Written task: Rewrite the page excerpt about "You Are There" from "Originally telecast live, most" up to and including "Sullivan in 1892.", putting "prizefighter" in place of "boxer".

==== Page excerpt

According to author/historian Martin Grams, actor Canada Lee was a guest in episodes 32 and 60. Martin Gabel appeared in character in episode 82. The first 23 broadcasts went under the title "CBS Is There" and beginning with episode 24, the title changed to "You Are There". A total of 90 episodes were broadcast. Only 75 episodes are known to exist in recorded form.
The radio program made a transition to television in 1953, with Walter Cronkite as the regular host. Reporters included veteran radio announcers Dick Joy and Harlow Wilcox. The first telecast took place on February 1, 1953 and featured a re-enactment of the Hindenburg disaster. The final telecast took place on October 13, 1957.
Originally telecast live, most of the later episodes were produced on film. One of the episodes, for instance, features actor Pat Conway as James J. Corbett, the boxer who fought champion John L. Sullivan in 1892.
The series also featured various key events in American and World history, portrayed in dramatic recreations. Additionally, CBS News reporters, in modern-day suits, would report on the action and interview the protagonists of each of the historical episodes. Each episode would begin with the characters setting the scene. Cronkite, from his anchor desk in New York, would give a few words on what was about to happen. An announcer would then give the date and the event, followed by a loud and boldly spoken "You Are There!"
At the end of the program, after Cronkite summarizes what happened in the preceding event, he reminded viewers, "What sort of day was it? A day like all days, filled with those events that alter and illuminate our times... all things are as they were then, and you were there."

========
==== Dataset records

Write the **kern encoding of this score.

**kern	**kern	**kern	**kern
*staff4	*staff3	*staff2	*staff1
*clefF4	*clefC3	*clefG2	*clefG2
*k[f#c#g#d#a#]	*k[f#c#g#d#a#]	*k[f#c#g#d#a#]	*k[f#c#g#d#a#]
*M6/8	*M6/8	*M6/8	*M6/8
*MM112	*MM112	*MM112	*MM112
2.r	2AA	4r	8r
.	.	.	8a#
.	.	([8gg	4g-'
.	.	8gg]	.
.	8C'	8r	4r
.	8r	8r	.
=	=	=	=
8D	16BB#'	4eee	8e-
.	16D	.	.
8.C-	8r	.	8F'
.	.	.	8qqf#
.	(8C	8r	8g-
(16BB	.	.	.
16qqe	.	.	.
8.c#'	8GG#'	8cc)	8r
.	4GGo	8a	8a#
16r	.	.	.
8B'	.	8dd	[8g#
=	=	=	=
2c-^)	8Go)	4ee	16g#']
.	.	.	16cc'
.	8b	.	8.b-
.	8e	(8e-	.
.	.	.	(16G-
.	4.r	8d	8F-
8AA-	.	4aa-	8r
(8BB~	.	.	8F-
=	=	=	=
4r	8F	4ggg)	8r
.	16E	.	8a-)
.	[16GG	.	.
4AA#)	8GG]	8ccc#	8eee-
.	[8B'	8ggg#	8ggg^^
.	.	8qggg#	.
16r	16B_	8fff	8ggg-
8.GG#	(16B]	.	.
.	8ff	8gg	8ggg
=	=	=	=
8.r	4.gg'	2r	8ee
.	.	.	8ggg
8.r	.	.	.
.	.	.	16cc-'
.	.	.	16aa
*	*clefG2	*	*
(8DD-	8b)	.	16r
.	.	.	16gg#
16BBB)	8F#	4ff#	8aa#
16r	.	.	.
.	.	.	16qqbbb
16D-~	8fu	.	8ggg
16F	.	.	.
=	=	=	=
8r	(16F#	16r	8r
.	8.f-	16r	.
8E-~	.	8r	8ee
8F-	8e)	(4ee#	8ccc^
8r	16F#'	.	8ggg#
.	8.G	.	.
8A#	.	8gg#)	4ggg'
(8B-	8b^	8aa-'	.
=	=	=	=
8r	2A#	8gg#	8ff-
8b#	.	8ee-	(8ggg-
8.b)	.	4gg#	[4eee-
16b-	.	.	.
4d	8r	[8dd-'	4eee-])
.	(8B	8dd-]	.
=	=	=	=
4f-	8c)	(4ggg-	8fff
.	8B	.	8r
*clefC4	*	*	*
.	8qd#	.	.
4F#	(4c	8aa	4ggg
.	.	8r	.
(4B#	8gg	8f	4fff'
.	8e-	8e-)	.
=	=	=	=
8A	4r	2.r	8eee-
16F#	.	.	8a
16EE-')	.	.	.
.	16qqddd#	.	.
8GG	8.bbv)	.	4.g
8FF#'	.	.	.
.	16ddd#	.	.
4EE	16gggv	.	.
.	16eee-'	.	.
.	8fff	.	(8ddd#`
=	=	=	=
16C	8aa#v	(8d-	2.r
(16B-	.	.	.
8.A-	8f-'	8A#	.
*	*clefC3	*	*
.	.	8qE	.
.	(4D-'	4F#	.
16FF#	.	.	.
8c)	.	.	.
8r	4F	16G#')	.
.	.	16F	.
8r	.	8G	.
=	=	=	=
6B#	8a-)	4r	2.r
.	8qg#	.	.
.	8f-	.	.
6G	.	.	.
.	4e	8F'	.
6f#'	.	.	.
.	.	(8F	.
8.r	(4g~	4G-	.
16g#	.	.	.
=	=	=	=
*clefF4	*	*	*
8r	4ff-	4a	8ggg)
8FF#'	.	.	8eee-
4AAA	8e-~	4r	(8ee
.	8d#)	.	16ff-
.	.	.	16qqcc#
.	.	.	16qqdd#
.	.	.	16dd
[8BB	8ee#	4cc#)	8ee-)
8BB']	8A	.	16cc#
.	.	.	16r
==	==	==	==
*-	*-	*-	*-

========

Solution:
Originally telecast live, most of the later episodes were produced on film. One of the episodes, for instance, features actor Pat Conway as James J. Corbett, the prizefighter who fought champion John L. Sullivan in 1892.